Аба зашатался — ноги его подкосились. Он упал на колени, но Кесарий и Абсалом подхватили его.
— Не надо, — тихо добавил Абсалом. — Ну, ступай, Абба.
— Ты нарочно меня разжалобить хотел, Салом? — спросил Кесарий.
— Все говорят, Сандрион, что ты изменился в Новом Риме… — проговорил сириец.
— Все! Хорошо ты сказал — «все»! Папаша говорит, ты хочешь сказать?
Абсалом встрепенулся, но не ответил.
— Ты хочешь сказать, что ожидал того, что я куплю это мальчишку и сделаю рабом? — гневно продолжил Кесарий.
— Не знаю, Сандрион, — честно признался сириец.

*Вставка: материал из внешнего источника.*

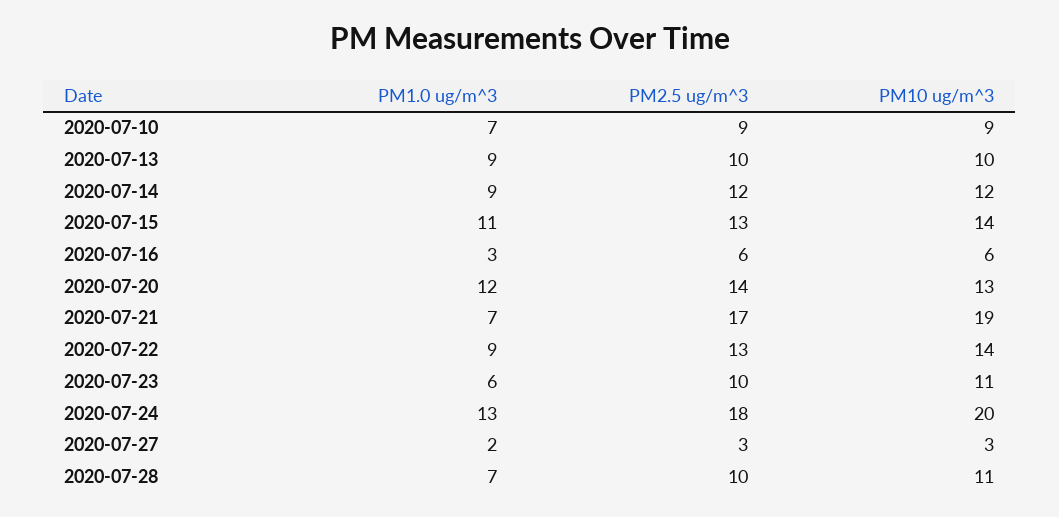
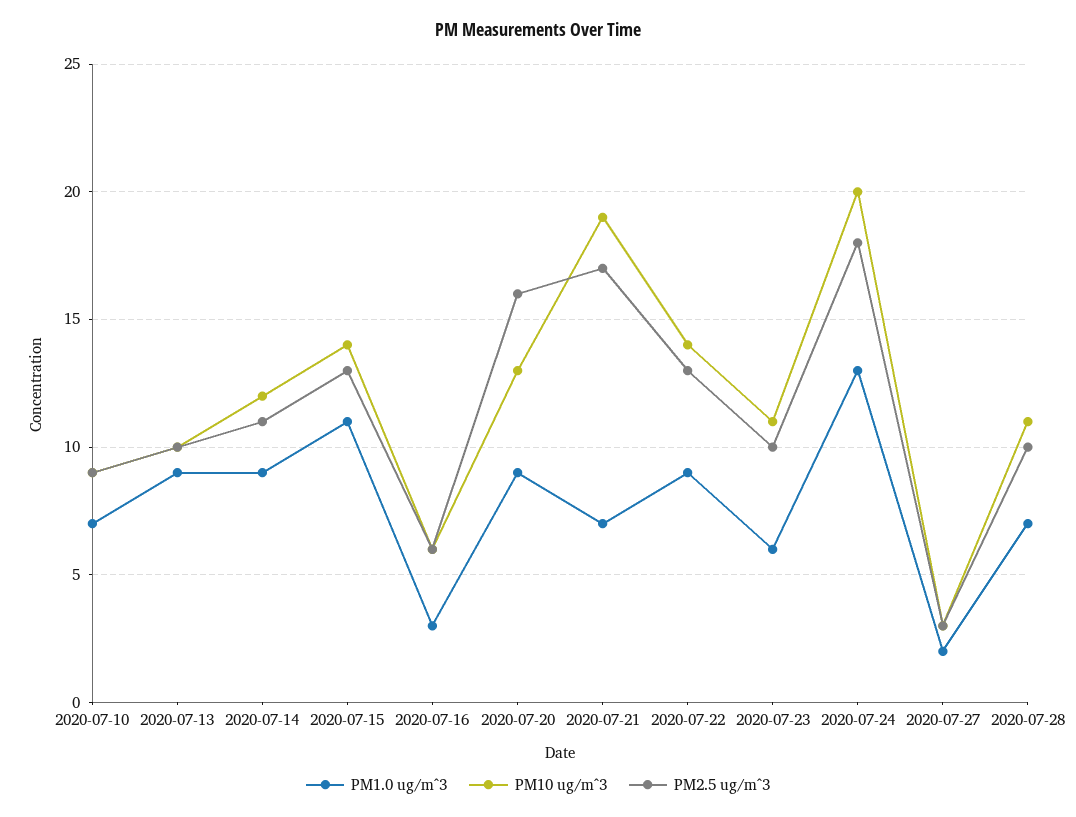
  {
    "PM1.0 ug/m^3": {
      "2020-07-10": 7,
      "2020-07-13": 9,
      "2020-07-14": 9,
      "2020-07-15": 11,
      "2020-07-16": 3,
-     "2020-07-20": 12,
+     "2020-07-20": 9,
      "2020-07-21": 7,
      "2020-07-22": 9,
      "2020-07-23": 6,
      "2020-07-24": 13,
      "2020-07-27": 2,
      "2020-07-28": 7
    },
    "PM2.5 ug/m^3": {
      "2020-07-10": 9,
      "2020-07-13": 10,
-     "2020-07-14": 12,
+     "2020-07-14": 11,
      "2020-07-15": 13,
      "2020-07-16": 6,
-     "2020-07-20": 14,
+     "2020-07-20": 16,
      "2020-07-21": 17,
      "2020-07-22": 13,
      "2020-07-23": 10,
      "2020-07-24": 18,
      "2020-07-27": 3,
      "2020-07-28": 10
    },
    "PM10 ug/m^3": {
      "2020-07-10": 9,
      "2020-07-13": 10,
      "2020-07-14": 12,
      "2020-07-15": 14,
      "2020-07-16": 6,
      "2020-07-20": 13,
      "2020-07-21": 19,
      "2020-07-22": 14,
      "2020-07-23": 11,
      "2020-07-24": 20,
      "2020-07-27": 3,
      "2020-07-28": 11
    }
  }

— Брат мой! — воскликнул Кесарий. — Пусть то, что он не стал рабом, будет знамением того, что ты получишь свободу!
Он обнял сирийца за плечи, а тот обнял его, и они стояли так долго, молча, в предрассветной дымке.
— Даже если это не получится, брат мой, — сказал Абсалом наконец, — спасибо тебе.
— Получится, брат! — твердо произнес Кесарий.
— Знаешь, Афродита Урания принесла двенадцать щенков. Уже прозрели. Все красивые, на мать похожие, — вдруг сказал Абсалом и засмеялся. Кесарий тоже засмеялся.